Du Chenne adds that, despite the welcome tax relief announced in the speech, the stressed state of the economy means that small business owners must, now more than ever, seek out ways to reduce their expenses.
“We know from BrandMapp’s data that 53% of surveyed consumers feel much worse off, financially speaking, than they did two years ago,” he says. “We also know that 60% currently have short-term bank loans, and we’ve seen increased interest in comparing personal and business loan quotes on online comparison platforms. Now, more than ever, entrepreneurs and small business owners need to be comparing quotes and prices side-by-side to ensure they’re getting the best deals on essential business tools like fibre-to-the-business, business insurance, legal cover, and business loans.”
Those economic impacts are still being felt by the average South African. Minister Godongwana started his budget speech by saying that the national economic recovery has been uneven and that fiscal risks remain high, adding – to applause from many MPs in the chamber, and many South Africans watching at home – that “now is not the time to increase taxes and put the recovery at risk”.

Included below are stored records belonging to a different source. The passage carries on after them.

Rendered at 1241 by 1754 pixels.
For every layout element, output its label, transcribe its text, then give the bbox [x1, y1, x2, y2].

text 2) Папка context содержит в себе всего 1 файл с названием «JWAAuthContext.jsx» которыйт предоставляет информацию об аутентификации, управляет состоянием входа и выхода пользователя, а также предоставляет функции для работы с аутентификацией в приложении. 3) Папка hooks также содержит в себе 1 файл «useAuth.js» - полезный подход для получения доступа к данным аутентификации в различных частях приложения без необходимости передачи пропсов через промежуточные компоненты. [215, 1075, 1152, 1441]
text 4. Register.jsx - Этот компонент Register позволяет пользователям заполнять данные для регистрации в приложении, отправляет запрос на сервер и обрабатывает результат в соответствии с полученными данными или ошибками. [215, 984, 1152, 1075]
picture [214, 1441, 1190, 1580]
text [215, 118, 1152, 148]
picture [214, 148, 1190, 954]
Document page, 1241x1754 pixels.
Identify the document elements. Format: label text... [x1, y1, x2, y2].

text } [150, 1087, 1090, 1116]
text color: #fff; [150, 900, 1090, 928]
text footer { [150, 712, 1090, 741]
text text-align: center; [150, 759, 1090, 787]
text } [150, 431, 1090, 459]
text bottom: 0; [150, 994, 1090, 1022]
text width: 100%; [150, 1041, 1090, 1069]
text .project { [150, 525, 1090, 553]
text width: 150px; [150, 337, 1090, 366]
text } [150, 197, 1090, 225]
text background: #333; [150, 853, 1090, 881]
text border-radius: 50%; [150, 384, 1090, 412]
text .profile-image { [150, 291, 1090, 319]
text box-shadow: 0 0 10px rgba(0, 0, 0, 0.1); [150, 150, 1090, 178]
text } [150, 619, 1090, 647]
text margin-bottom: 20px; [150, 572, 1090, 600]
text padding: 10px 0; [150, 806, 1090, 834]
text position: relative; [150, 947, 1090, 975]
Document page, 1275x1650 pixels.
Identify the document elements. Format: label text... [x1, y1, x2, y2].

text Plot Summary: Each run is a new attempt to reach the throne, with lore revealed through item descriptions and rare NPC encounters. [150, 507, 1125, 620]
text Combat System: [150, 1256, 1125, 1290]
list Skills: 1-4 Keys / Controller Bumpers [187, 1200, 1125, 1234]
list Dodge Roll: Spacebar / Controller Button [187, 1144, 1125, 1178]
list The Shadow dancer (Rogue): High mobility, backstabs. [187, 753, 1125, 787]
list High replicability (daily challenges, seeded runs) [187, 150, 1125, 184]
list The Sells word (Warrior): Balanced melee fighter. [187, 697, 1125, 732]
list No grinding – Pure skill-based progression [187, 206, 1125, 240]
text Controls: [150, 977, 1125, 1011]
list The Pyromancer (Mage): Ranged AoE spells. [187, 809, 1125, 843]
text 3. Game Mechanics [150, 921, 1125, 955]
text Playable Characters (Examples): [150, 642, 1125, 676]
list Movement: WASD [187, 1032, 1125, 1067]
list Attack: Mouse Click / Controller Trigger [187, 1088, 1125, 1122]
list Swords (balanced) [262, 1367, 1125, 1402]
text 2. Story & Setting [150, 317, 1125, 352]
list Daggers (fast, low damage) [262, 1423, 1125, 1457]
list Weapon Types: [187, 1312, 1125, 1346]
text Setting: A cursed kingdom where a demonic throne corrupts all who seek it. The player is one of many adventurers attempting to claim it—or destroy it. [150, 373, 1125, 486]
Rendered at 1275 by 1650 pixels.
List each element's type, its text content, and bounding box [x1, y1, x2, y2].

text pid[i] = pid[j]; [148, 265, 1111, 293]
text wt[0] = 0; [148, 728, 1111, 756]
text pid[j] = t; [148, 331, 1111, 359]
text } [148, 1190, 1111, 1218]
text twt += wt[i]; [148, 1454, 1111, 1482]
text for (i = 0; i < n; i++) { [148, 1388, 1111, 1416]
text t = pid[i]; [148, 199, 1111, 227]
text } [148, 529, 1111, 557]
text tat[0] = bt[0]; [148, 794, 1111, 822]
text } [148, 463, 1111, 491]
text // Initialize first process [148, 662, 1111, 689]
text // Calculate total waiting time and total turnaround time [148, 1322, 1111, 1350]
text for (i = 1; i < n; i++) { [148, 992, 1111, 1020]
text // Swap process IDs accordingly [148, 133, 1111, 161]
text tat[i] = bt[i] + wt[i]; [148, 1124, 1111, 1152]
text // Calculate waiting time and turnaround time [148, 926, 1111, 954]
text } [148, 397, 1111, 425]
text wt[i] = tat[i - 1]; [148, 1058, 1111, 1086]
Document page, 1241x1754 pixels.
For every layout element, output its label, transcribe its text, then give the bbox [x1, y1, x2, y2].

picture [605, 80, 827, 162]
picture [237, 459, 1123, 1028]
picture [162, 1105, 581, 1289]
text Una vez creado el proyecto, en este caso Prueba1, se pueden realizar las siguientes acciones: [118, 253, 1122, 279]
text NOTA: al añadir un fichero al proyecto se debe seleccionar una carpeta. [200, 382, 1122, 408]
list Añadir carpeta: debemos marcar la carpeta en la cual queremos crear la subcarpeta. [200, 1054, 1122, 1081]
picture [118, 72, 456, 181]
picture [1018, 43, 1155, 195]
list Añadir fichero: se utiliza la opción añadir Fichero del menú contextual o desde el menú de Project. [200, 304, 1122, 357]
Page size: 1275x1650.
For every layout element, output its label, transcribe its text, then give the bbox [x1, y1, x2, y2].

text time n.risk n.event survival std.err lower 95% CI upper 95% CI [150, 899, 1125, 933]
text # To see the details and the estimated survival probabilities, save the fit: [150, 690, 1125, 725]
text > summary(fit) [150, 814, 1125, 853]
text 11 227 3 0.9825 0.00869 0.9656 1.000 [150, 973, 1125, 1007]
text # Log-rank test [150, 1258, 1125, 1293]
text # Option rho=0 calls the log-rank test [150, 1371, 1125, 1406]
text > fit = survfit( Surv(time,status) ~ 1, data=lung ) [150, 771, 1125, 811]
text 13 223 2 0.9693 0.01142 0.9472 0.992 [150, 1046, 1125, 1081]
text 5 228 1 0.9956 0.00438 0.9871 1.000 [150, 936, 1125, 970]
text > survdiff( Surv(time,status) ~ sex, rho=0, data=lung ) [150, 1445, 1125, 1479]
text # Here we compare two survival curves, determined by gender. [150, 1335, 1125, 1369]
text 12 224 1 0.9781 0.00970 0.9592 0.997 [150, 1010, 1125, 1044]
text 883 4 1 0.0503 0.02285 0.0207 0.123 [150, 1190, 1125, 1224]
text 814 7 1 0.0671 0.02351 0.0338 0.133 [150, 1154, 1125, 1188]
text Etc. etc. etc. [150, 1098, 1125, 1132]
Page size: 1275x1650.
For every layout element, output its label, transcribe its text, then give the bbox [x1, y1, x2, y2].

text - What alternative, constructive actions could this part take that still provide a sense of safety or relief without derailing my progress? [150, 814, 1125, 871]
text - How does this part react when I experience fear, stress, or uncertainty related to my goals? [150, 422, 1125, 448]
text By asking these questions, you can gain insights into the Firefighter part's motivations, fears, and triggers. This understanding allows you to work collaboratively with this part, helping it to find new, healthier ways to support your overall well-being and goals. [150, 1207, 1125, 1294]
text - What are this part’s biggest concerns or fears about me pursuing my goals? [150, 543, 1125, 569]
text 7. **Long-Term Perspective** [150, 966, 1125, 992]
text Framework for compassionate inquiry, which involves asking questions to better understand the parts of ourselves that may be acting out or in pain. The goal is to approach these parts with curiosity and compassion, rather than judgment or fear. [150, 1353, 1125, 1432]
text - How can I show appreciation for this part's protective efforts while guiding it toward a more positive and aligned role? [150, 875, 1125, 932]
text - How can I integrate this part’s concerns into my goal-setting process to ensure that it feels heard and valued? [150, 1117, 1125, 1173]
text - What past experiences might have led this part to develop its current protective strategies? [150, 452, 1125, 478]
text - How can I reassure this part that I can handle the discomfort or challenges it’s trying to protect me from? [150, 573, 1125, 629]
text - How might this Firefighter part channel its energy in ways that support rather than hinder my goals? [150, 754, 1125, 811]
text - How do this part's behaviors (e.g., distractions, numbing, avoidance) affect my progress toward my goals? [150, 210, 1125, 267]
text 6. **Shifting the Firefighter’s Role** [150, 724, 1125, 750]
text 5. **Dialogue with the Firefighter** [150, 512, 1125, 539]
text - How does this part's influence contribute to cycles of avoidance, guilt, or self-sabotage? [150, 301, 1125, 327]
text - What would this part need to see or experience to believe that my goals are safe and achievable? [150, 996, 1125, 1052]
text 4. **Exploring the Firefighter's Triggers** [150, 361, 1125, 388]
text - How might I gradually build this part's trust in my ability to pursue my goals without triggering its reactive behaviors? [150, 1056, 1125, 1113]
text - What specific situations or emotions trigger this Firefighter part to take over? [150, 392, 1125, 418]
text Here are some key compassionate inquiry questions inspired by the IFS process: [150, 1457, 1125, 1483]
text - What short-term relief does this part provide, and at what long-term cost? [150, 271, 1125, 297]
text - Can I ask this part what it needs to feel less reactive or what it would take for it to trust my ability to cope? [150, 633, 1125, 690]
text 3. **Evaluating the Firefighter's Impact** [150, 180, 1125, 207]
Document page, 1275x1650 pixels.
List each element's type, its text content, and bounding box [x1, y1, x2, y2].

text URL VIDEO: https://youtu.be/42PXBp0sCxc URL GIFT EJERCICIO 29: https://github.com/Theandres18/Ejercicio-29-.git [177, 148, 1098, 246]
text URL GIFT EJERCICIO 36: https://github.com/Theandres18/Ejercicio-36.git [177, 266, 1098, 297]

The same is true for small business spending. The budget speech set the stage for South Africa’s small business growth – but that growth is only possible if small business owners are financially responsible.
“That starts with saving,” Du Chenne concludes, “and saving starts with weighing up your options to ensure you’re getting the best value for your business’s money – and with insurance cover that acts as a safety net in times of distress, saving you from having to tap into your business’s emergency fund.”Disclaimer: This article does not constitute advice.